» Assignment:
For each record, copy the text exactly and omit any picture it holds.

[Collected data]

=-=-=-=-=

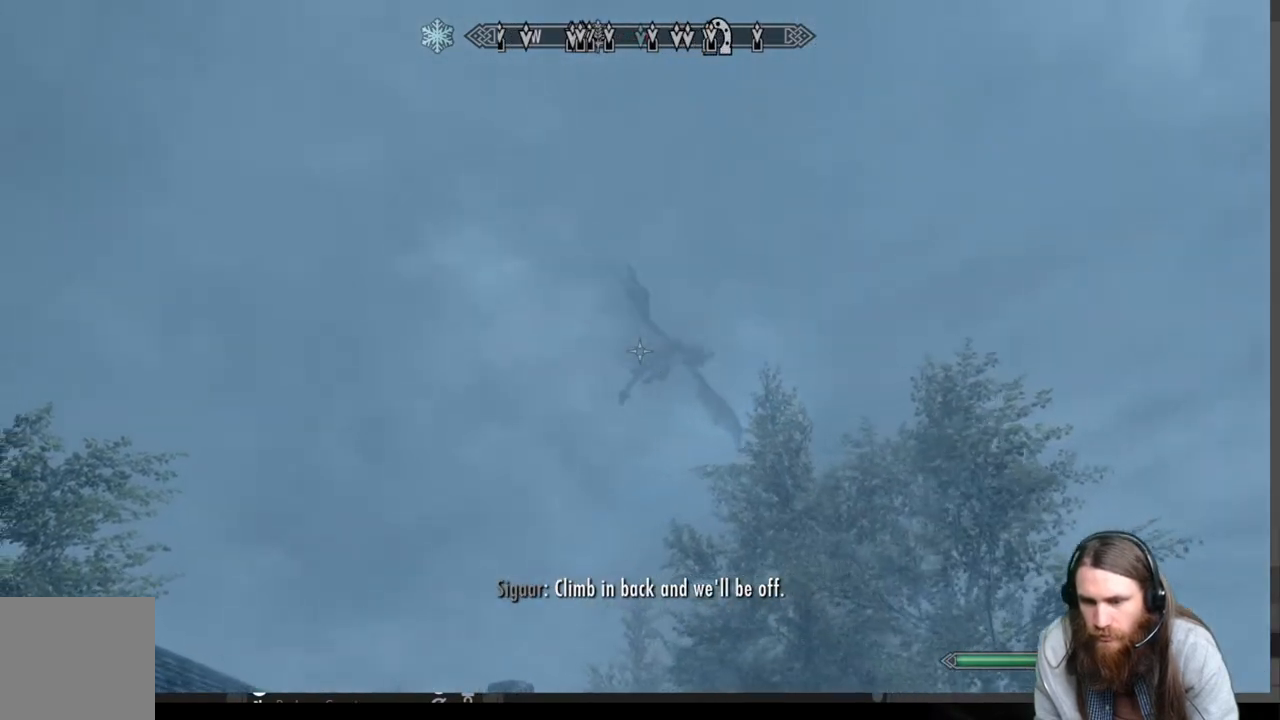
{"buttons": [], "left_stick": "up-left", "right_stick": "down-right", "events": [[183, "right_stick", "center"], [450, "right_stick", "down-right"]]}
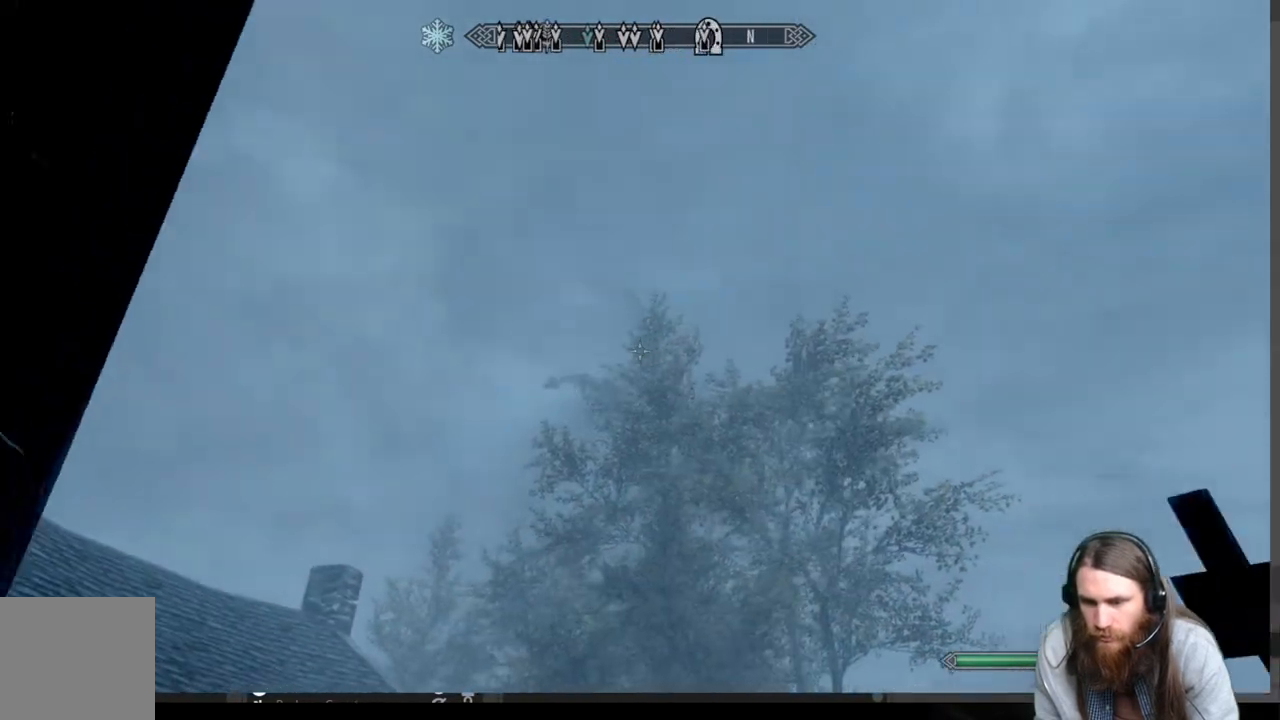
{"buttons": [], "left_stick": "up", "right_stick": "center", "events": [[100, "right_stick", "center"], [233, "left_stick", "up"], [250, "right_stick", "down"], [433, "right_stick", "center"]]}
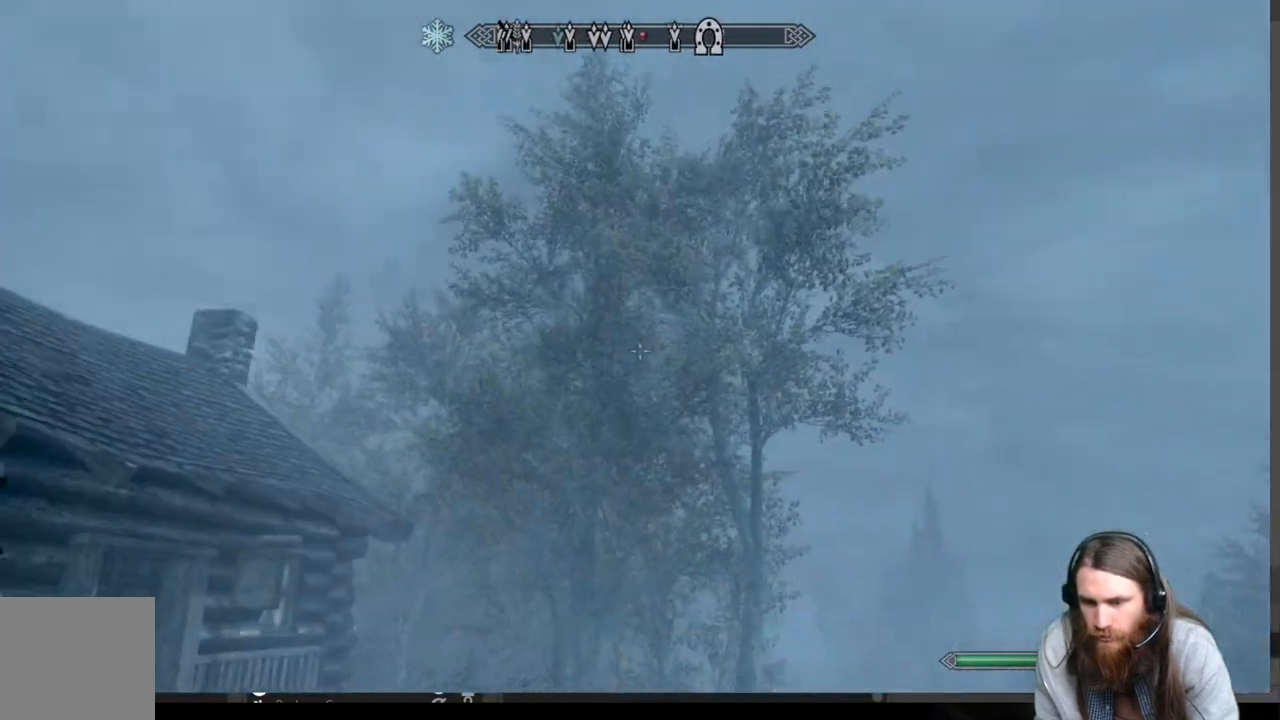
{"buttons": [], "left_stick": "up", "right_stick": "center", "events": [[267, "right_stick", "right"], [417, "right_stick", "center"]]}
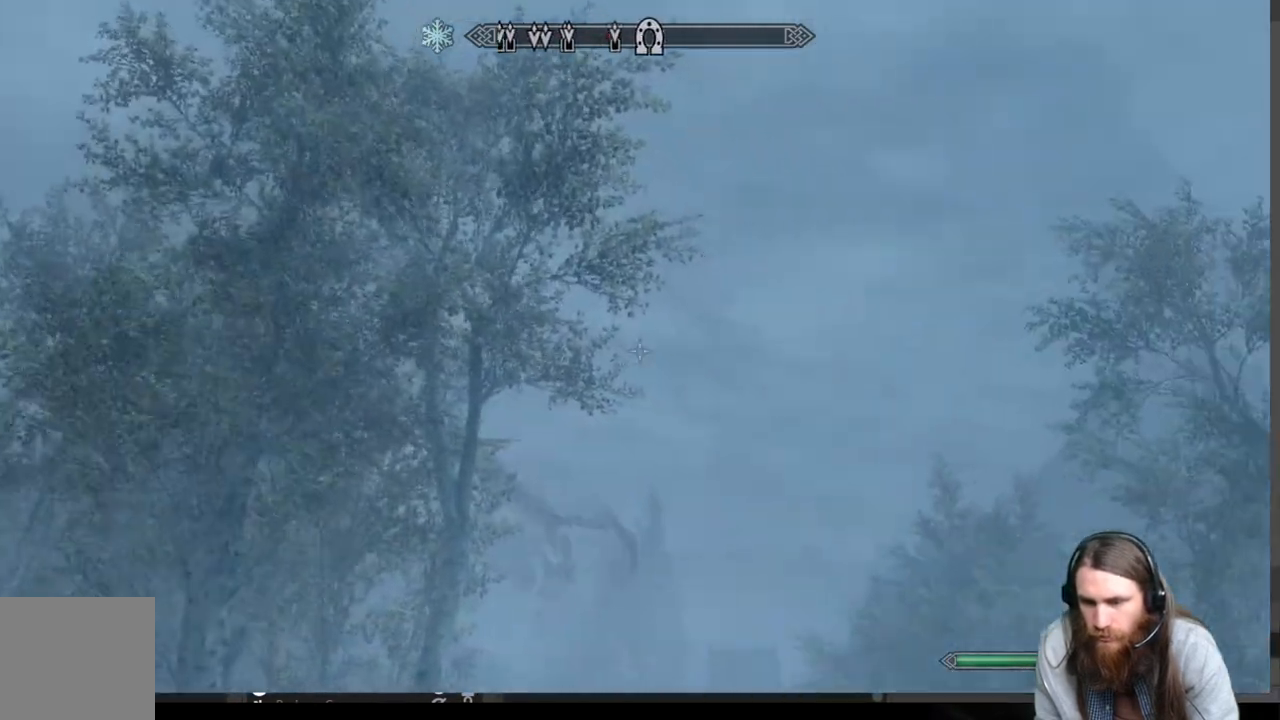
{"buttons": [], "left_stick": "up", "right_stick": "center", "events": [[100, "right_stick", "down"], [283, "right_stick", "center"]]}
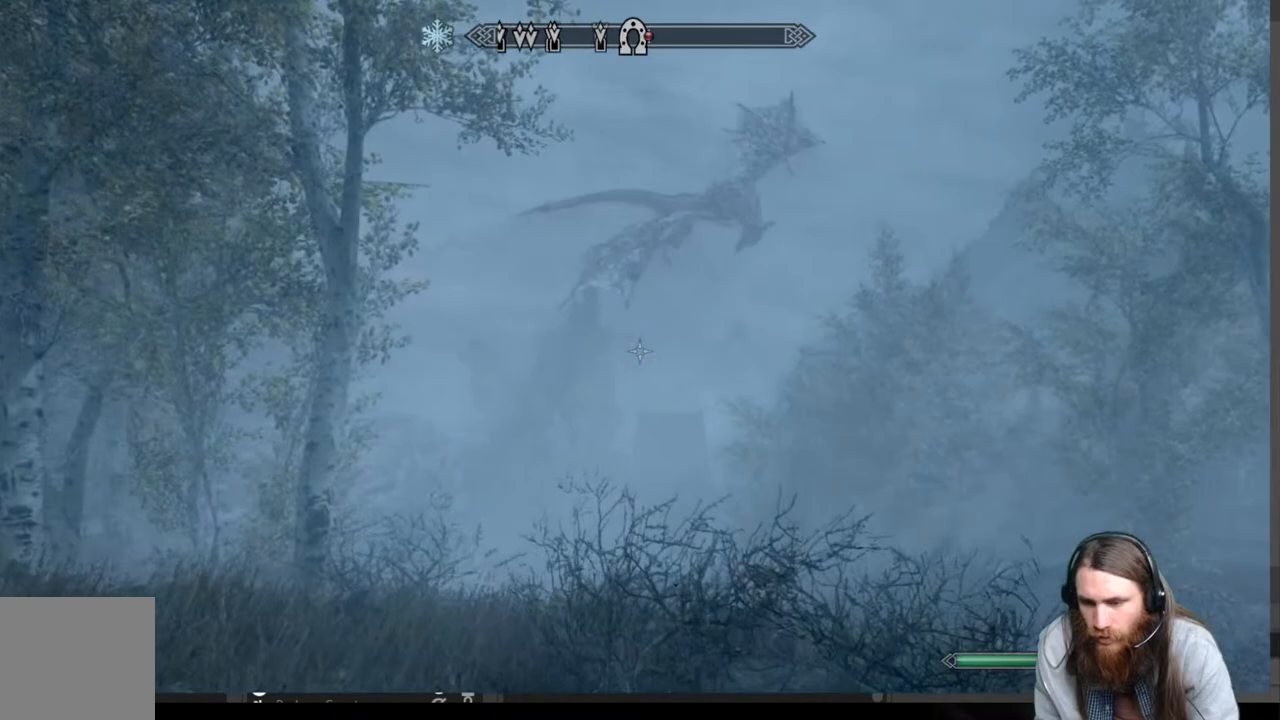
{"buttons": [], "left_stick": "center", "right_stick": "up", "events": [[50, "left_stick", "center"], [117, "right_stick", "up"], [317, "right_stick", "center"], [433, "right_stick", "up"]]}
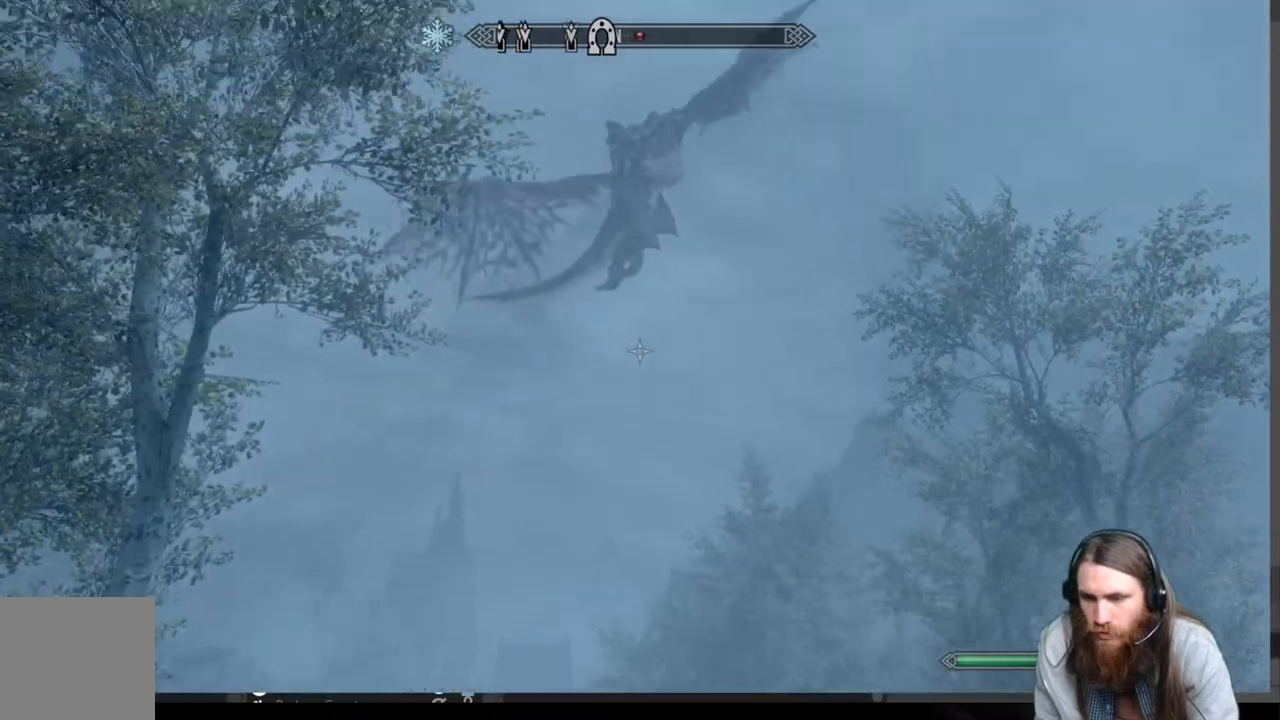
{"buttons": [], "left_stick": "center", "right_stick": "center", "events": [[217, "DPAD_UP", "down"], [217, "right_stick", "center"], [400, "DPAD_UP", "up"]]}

=-=-=-=-=

» Result:
{"buttons": [], "left_stick": "up-left", "right_stick": "down-right", "events": [[183, "right_stick", "center"], [450, "right_stick", "down-right"]]}
{"buttons": [], "left_stick": "up", "right_stick": "center", "events": [[100, "right_stick", "center"], [233, "left_stick", "up"], [250, "right_stick", "down"], [433, "right_stick", "center"]]}
{"buttons": [], "left_stick": "up", "right_stick": "center", "events": [[267, "right_stick", "right"], [417, "right_stick", "center"]]}
{"buttons": [], "left_stick": "up", "right_stick": "center", "events": [[100, "right_stick", "down"], [283, "right_stick", "center"]]}
{"buttons": [], "left_stick": "center", "right_stick": "up", "events": [[50, "left_stick", "center"], [117, "right_stick", "up"], [317, "right_stick", "center"], [433, "right_stick", "up"]]}
{"buttons": [], "left_stick": "center", "right_stick": "center", "events": [[217, "DPAD_UP", "down"], [217, "right_stick", "center"], [400, "DPAD_UP", "up"]]}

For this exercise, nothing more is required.